Del Campo explained that on the 14th, in much of the eastern third and the south of the peninsula, maximum temperatures were between 7 and 12ºC higher than usual.
For the rest of the week, warmer-than-usual conditions are expected, including a weekend temperature increase of 5 to 10ºC above the seasonal norm across large parts of the country. Rainfall is expected to be limited, mainly to Galicia and the Cantabrian Sea, and will cease by the weekend. Fog in inland and coastal areas may reduce visibility and impact road traffic.
Starting Monday, a dramatic temperature drop and a more autumnal atmosphere are anticipated, with some areas in the east and south of the peninsula experiencing colder-than-normal weather. However, significant rainfall is only expected in the far north and the Balearic Islands.
This Thursday, rains are expected to affect the extreme north, particularly in Galicia and its western half. Elsewhere, fog banks will return, mainly in low-lying areas of the peninsular interior, the Balearic coasts, and the south of Andalusia.
Temperatures will remain steady, with around 20ºC on the Cantabrian coast, 15ºC to 20ºC in the interior of the northern half and center of the peninsula, and above 20ºC in the southern half of the Mediterranean and the Balearic Islands. Cities like Valencia and Murcia are expected to reach 25ºC, as will Las Palmas de Gran Canaria and Santa Cruz de Tenerife.
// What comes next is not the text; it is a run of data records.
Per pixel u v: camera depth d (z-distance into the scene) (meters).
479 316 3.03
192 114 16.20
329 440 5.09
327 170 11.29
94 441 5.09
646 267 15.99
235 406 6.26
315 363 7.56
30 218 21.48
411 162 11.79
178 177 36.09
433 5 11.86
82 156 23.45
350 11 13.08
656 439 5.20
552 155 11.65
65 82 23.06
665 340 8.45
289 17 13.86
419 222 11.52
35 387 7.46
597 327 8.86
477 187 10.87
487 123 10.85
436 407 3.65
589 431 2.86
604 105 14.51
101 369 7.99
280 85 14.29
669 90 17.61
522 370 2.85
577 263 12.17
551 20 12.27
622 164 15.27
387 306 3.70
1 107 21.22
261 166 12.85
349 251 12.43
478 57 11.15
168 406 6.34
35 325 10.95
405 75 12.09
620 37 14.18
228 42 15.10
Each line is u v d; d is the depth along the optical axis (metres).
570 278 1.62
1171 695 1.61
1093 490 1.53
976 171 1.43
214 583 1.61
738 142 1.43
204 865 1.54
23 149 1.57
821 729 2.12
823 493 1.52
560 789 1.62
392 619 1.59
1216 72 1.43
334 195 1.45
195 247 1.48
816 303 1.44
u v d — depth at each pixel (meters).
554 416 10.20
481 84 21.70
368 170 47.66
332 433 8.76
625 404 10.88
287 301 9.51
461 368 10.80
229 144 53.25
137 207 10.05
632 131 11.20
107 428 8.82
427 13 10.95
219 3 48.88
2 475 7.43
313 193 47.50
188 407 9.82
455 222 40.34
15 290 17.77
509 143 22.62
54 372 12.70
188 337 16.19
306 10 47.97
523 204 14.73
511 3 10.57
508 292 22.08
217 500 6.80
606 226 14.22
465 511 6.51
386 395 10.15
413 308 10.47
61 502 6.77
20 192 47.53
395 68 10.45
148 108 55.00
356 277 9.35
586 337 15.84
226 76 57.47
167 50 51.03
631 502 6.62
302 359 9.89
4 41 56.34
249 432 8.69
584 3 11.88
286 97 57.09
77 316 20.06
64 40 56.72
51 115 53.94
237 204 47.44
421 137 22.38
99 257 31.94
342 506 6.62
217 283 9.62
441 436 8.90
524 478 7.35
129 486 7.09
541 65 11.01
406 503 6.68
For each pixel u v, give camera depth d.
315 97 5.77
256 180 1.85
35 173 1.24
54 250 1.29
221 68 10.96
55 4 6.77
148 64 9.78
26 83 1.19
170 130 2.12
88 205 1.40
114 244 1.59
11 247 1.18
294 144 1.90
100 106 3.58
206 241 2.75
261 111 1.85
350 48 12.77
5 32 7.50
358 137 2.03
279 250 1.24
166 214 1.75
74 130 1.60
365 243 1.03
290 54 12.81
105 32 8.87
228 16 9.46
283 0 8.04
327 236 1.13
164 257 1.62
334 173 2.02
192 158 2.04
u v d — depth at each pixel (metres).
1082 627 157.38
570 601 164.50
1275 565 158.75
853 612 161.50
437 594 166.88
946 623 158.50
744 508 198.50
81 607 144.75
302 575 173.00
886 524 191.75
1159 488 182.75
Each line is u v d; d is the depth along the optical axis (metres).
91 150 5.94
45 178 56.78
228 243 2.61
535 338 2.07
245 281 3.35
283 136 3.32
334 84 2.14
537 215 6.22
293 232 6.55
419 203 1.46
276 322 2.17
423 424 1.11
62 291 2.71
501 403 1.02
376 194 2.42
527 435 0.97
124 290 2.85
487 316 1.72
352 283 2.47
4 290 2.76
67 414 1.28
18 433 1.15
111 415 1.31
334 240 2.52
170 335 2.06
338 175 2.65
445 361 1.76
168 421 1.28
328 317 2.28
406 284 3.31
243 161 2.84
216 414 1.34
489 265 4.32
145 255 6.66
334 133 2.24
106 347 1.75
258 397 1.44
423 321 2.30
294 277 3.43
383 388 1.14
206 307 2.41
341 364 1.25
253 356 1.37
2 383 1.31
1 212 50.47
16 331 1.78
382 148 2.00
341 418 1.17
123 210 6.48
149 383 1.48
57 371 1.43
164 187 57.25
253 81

The forecast for Friday and the weekend suggests minimal rainfall and predominance of anticyclonic weather, with fog in large inland areas and on the coast during early hours. Temperatures will fall in the northeast on Friday but rise elsewhere.
Del Campo emphasizes that this Saturday and Sunday will be “very warm” for the season, with maximum temperatures 5ºC to 10ºC above the usual for November in Spain. Temperatures will exceed 20ºC in the Cantabrian Sea, a large part of the eastern, central, and southern half of the peninsula, as well as in both archipelagos. Meanwhile, Andalusia, Valencia, the Region of Murcia, and their surrounding areas will see temperatures above 25ºC.
From Monday, a shift in the atmospheric situation is expected, leading to the arrival of cold air. AEMET predicts a significant temperature drop by Monday and Tuesday, returning temperatures to normal seasonal levels.
Eltiempo.es adds that the snow level will also fall on Monday, with frosts expected on the plateau and central moors. Temperatures will only remain above 20ºC in parts of the Mediterranean and the Canary Islands, where a drop in temperatures and increased cloudiness is also forecast.
By Tuesday, the cold air mass will reach the Canary Islands, leading to a temperature drop. On Wednesday, thermometers will fall further due to more cold air arriving from the north.
In summary, maximum temperatures across a large part of the country will not exceed 15ºC, and in areas of the northern plateau, they will barely surpass 10 or 11ºC. Minimum temperatures will drop below 10ºC in most of the interior of the Peninsula and below 5ºC in the interior of the northern half.